• _How to complete this task_
In the copy, include no pictures, but reproduce every record exactly.

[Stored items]
┌──

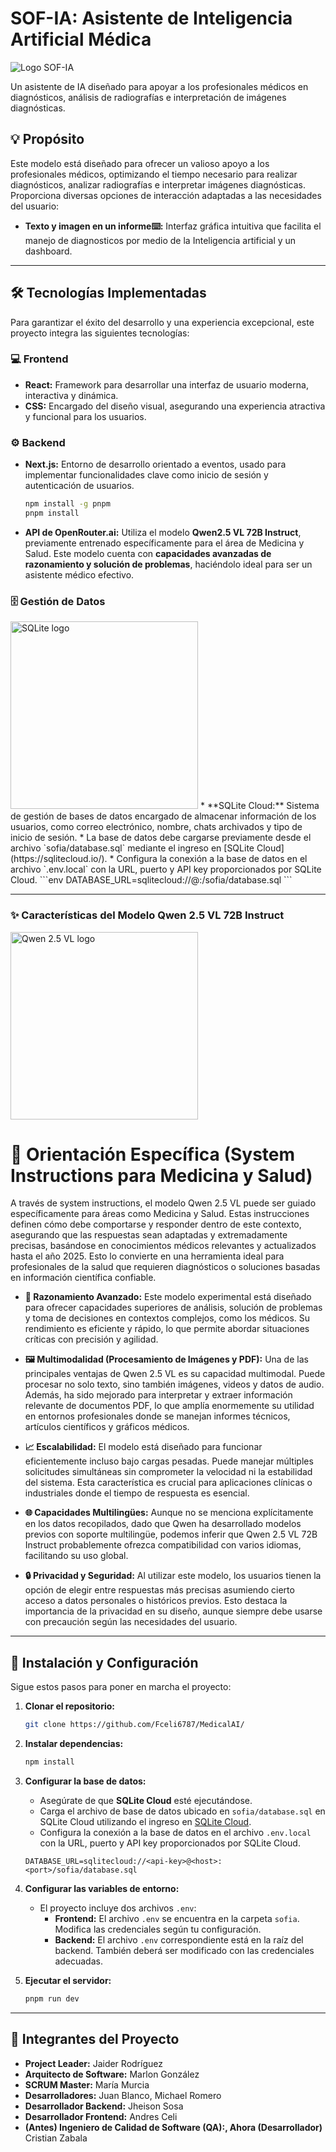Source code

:  # SOF-IA: Asistente de Inteligencia Artificial Médica
![Logo SOF-IA](https://github.com/user-attachments/assets/47933f0a-6f45-475b-b312-8372fa85eb08)

Un asistente de IA diseñado para apoyar a los profesionales médicos en diagnósticos, análisis de radiografías e interpretación de imágenes diagnósticas.

## 💡 Propósito

Este modelo está diseñado para ofrecer un valioso apoyo a los profesionales médicos, optimizando el tiempo necesario para realizar diagnósticos, analizar radiografías e interpretar imágenes diagnósticas. Proporciona diversas opciones de interacción adaptadas a las necesidades del usuario:

*   **Texto y imagen en un informe⌨️:** Interfaz gráfica intuitiva que facilita el manejo de diagnosticos por medio de la Inteligencia artificial y un dashboard.

---

## 🛠️ Tecnologías Implementadas

Para garantizar el éxito del desarrollo y una experiencia excepcional, este proyecto integra las siguientes tecnologías:

### 💻 Frontend

*   **React:** Framework para desarrollar una interfaz de usuario moderna, interactiva y dinámica.
*   **CSS:** Encargado del diseño visual, asegurando una experiencia atractiva y funcional para los usuarios.

### ⚙️ Backend

*   **Next.js:** Entorno de desarrollo orientado a eventos, usado para implementar funcionalidades clave como inicio de sesión y autenticación de usuarios.
    ```bash
    npm install -g pnpm
    pnpm install
    ```
*   **API de OpenRouter.ai:** Utiliza el modelo **Qwen2.5 VL 72B Instruct**, previamente entrenado específicamente para el área de Medicina y Salud. Este modelo cuenta con **capacidades avanzadas de razonamiento y solución de problemas**, haciéndolo ideal para ser un asistente médico efectivo.

### 🗄️ Gestión de Datos
<img src="https://sqlitecloud.io/social/logo.png" alt="SQLite logo" width= "300"/>
*   **SQLite Cloud:** Sistema de gestión de bases de datos encargado de almacenar información de los usuarios, como correo electrónico, nombre, chats archivados y tipo de inicio de sesión.
    *   La base de datos debe cargarse previamente desde el archivo `sofia/database.sql` mediante el ingreso en [SQLite Cloud](https://sqlitecloud.io/).
    *   Configura la conexión a la base de datos en el archivo `.env.local` con la URL, puerto y API key proporcionados por SQLite Cloud.
    ```env
    DATABASE_URL=sqlitecloud://<api-key>@<host>:<port>/sofia/database.sql
    ```

---

### ✨ Características del Modelo Qwen 2.5 VL 72B Instruct
<img src="https://camo.githubusercontent.com/ccaf5777a453a4a2736fd472e3b46b721b49bdaac6afe401bcaaeed4dc077ee0/68747470733a2f2f7169616e77656e2d7265732e6f73732d636e2d6265696a696e672e616c6979756e63732e636f6d2f5177656e322e352d564c2f7177656e322e35766c5f6c6f676f2e706e67" alt="Qwen 2.5 VL logo" width="300" />

# 🎯 Orientación Específica (System Instructions para Medicina y Salud)

A través de system instructions, el modelo Qwen 2.5 VL puede ser guiado específicamente para áreas como Medicina y Salud. Estas instrucciones definen cómo debe comportarse y responder dentro de este contexto, asegurando que las respuestas sean adaptadas y extremadamente precisas, basándose en conocimientos médicos relevantes y actualizados hasta el año 2025. Esto lo convierte en una herramienta ideal para profesionales de la salud que requieren diagnósticos o soluciones basadas en información científica confiable.

*   **🧠 Razonamiento Avanzado:**
    Este modelo experimental está diseñado para ofrecer capacidades superiores de análisis, solución de problemas y toma de decisiones en contextos complejos, como los médicos. Su rendimiento es eficiente y rápido, lo que permite abordar situaciones críticas con precisión y agilidad.

*   **🖼️ Multimodalidad (Procesamiento de Imágenes y PDF):**
    Una de las principales ventajas de Qwen 2.5 VL es su capacidad multimodal. Puede procesar no solo texto, sino también imágenes, videos y datos de audio. Además, ha sido mejorado para interpretar y extraer información relevante de documentos PDF, lo que amplía enormemente su utilidad en entornos profesionales donde se manejan informes técnicos, artículos científicos y gráficos médicos.

*   **📈 Escalabilidad:**
    El modelo está diseñado para funcionar eficientemente incluso bajo cargas pesadas. Puede manejar múltiples solicitudes simultáneas sin comprometer la velocidad ni la estabilidad del sistema. Esta característica es crucial para aplicaciones clínicas o industriales donde el tiempo de respuesta es esencial.

*   **🌐 Capacidades Multilingües:**
    Aunque no se menciona explícitamente en los datos recopilados, dado que Qwen ha desarrollado modelos previos con soporte multilingüe, podemos inferir que Qwen 2.5 VL 72B Instruct probablemente ofrezca compatibilidad con varios idiomas, facilitando su uso global.

*   **🔒 Privacidad y Seguridad:**
    Al utilizar este modelo, los usuarios tienen la opción de elegir entre respuestas más precisas asumiendo cierto acceso a datos personales o históricos previos. Esto destaca la importancia de la privacidad en su diseño, aunque siempre debe usarse con precaución según las necesidades del usuario.

---

## 🚀 Instalación y Configuración

Sigue estos pasos para poner en marcha el proyecto:

1.  **Clonar el repositorio:**

    ```bash
    git clone https://github.com/Fceli6787/MedicalAI/
    ```
2.  **Instalar dependencias:**

    ```bash
    npm install
    ```
3.  **Configurar la base de datos:**

    *   Asegúrate de que **SQLite Cloud** esté ejecutándose.
    *   Carga el archivo de base de datos ubicado en `sofia/database.sql` en SQLite Cloud utilizando el ingreso en [SQLite Cloud](https://sqlitecloud.io/).
    *   Configura la conexión a la base de datos en el archivo `.env.local` con la URL, puerto y API key proporcionados por SQLite Cloud.
    ```env
    DATABASE_URL=sqlitecloud://<api-key>@<host>:<port>/sofia/database.sql
    ```
4.  **Configurar las variables de entorno:**

    *   El proyecto incluye dos archivos `.env`:
        *   **Frontend:** El archivo `.env` se encuentra en la carpeta `sofia`. Modifica las credenciales según tu configuración.
        *   **Backend:** El archivo `.env` correspondiente está en la raíz del backend. También deberá ser modificado con las credenciales adecuadas.
5.  **Ejecutar el servidor:**

    ```bash
    pnpm run dev
    ```

---

## 👥 Integrantes del Proyecto

* **Project Leader:** Jaider Rodríguez
* **Arquitecto de Software:** Marlon González
* **SCRUM Master:** María Murcia
* **Desarrolladores:** Juan Blanco, Michael Romero
* **Desarrollador Backend:** Jheison Sosa
* **Desarrollador Frontend:** Andres Celi
* **(Antes) Ingeniero de Calidad de Software (QA):, Ahora (Desarrollador)** Cristian Zabala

└──

• _Result of this exercise_
Source code

:  # SOF-IA: Asistente de Inteligencia Artificial Médica
![Logo SOF-IA](https://github.com/user-attachments/assets/47933f0a-6f45-475b-b312-8372fa85eb08)

Un asistente de IA diseñado para apoyar a los profesionales médicos en diagnósticos, análisis de radiografías e interpretación de imágenes diagnósticas.

## 💡 Propósito

Este modelo está diseñado para ofrecer un valioso apoyo a los profesionales médicos, optimizando el tiempo necesario para realizar diagnósticos, analizar radiografías e interpretar imágenes diagnósticas. Proporciona diversas opciones de interacción adaptadas a las necesidades del usuario:

*   **Texto y imagen en un informe⌨️:** Interfaz gráfica intuitiva que facilita el manejo de diagnosticos por medio de la Inteligencia artificial y un dashboard.

---

## 🛠️ Tecnologías Implementadas

Para garantizar el éxito del desarrollo y una experiencia excepcional, este proyecto integra las siguientes tecnologías:

### 💻 Frontend

*   **React:** Framework para desarrollar una interfaz de usuario moderna, interactiva y dinámica.
*   **CSS:** Encargado del diseño visual, asegurando una experiencia atractiva y funcional para los usuarios.

### ⚙️ Backend

*   **Next.js:** Entorno de desarrollo orientado a eventos, usado para implementar funcionalidades clave como inicio de sesión y autenticación de usuarios.
    ```bash
    npm install -g pnpm
    pnpm install
    ```
*   **API de OpenRouter.ai:** Utiliza el modelo **Qwen2.5 VL 72B Instruct**, previamente entrenado específicamente para el área de Medicina y Salud. Este modelo cuenta con **capacidades avanzadas de razonamiento y solución de problemas**, haciéndolo ideal para ser un asistente médico efectivo.

### 🗄️ Gestión de Datos
<img src="https://sqlitecloud.io/social/logo.png" alt="SQLite logo" width= "300"/>
*   **SQLite Cloud:** Sistema de gestión de bases de datos encargado de almacenar información de los usuarios, como correo electrónico, nombre, chats archivados y tipo de inicio de sesión.
    *   La base de datos debe cargarse previamente desde el archivo `sofia/database.sql` mediante el ingreso en [SQLite Cloud](https://sqlitecloud.io/).
    *   Configura la conexión a la base de datos en el archivo `.env.local` con la URL, puerto y API key proporcionados por SQLite Cloud.
    ```env
    DATABASE_URL=sqlitecloud://<api-key>@<host>:<port>/sofia/database.sql
    ```

---

### ✨ Características del Modelo Qwen 2.5 VL 72B Instruct
<img src="https://camo.githubusercontent.com/ccaf5777a453a4a2736fd472e3b46b721b49bdaac6afe401bcaaeed4dc077ee0/68747470733a2f2f7169616e77656e2d7265732e6f73732d636e2d6265696a696e672e616c6979756e63732e636f6d2f5177656e322e352d564c2f7177656e322e35766c5f6c6f676f2e706e67" alt="Qwen 2.5 VL logo" width="300" />

# 🎯 Orientación Específica (System Instructions para Medicina y Salud)

A través de system instructions, el modelo Qwen 2.5 VL puede ser guiado específicamente para áreas como Medicina y Salud. Estas instrucciones definen cómo debe comportarse y responder dentro de este contexto, asegurando que las respuestas sean adaptadas y extremadamente precisas, basándose en conocimientos médicos relevantes y actualizados hasta el año 2025. Esto lo convierte en una herramienta ideal para profesionales de la salud que requieren diagnósticos o soluciones basadas en información científica confiable.

*   **🧠 Razonamiento Avanzado:**
    Este modelo experimental está diseñado para ofrecer capacidades superiores de análisis, solución de problemas y toma de decisiones en contextos complejos, como los médicos. Su rendimiento es eficiente y rápido, lo que permite abordar situaciones críticas con precisión y agilidad.

*   **🖼️ Multimodalidad (Procesamiento de Imágenes y PDF):**
    Una de las principales ventajas de Qwen 2.5 VL es su capacidad multimodal. Puede procesar no solo texto, sino también imágenes, videos y datos de audio. Además, ha sido mejorado para interpretar y extraer información relevante de documentos PDF, lo que amplía enormemente su utilidad en entornos profesionales donde se manejan informes técnicos, artículos científicos y gráficos médicos.

*   **📈 Escalabilidad:**
    El modelo está diseñado para funcionar eficientemente incluso bajo cargas pesadas. Puede manejar múltiples solicitudes simultáneas sin comprometer la velocidad ni la estabilidad del sistema. Esta característica es crucial para aplicaciones clínicas o industriales donde el tiempo de respuesta es esencial.

*   **🌐 Capacidades Multilingües:**
    Aunque no se menciona explícitamente en los datos recopilados, dado que Qwen ha desarrollado modelos previos con soporte multilingüe, podemos inferir que Qwen 2.5 VL 72B Instruct probablemente ofrezca compatibilidad con varios idiomas, facilitando su uso global.

*   **🔒 Privacidad y Seguridad:**
    Al utilizar este modelo, los usuarios tienen la opción de elegir entre respuestas más precisas asumiendo cierto acceso a datos personales o históricos previos. Esto destaca la importancia de la privacidad en su diseño, aunque siempre debe usarse con precaución según las necesidades del usuario.

---

## 🚀 Instalación y Configuración

Sigue estos pasos para poner en marcha el proyecto:

1.  **Clonar el repositorio:**

    ```bash
    git clone https://github.com/Fceli6787/MedicalAI/
    ```
2.  **Instalar dependencias:**

    ```bash
    npm install
    ```
3.  **Configurar la base de datos:**

    *   Asegúrate de que **SQLite Cloud** esté ejecutándose.
    *   Carga el archivo de base de datos ubicado en `sofia/database.sql` en SQLite Cloud utilizando el ingreso en [SQLite Cloud](https://sqlitecloud.io/).
    *   Configura la conexión a la base de datos en el archivo `.env.local` con la URL, puerto y API key proporcionados por SQLite Cloud.
    ```env
    DATABASE_URL=sqlitecloud://<api-key>@<host>:<port>/sofia/database.sql
    ```
4.  **Configurar las variables de entorno:**

    *   El proyecto incluye dos archivos `.env`:
        *   **Frontend:** El archivo `.env` se encuentra en la carpeta `sofia`. Modifica las credenciales según tu configuración.
        *   **Backend:** El archivo `.env` correspondiente está en la raíz del backend. También deberá ser modificado con las credenciales adecuadas.
5.  **Ejecutar el servidor:**

    ```bash
    pnpm run dev
    ```

---

## 👥 Integrantes del Proyecto

* **Project Leader:** Jaider Rodríguez
* **Arquitecto de Software:** Marlon González
* **SCRUM Master:** María Murcia
* **Desarrolladores:** Juan Blanco, Michael Romero
* **Desarrollador Backend:** Jheison Sosa
* **Desarrollador Frontend:** Andres Celi
* **(Antes) Ingeniero de Calidad de Software (QA):, Ahora (Desarrollador)** Cristian Zabala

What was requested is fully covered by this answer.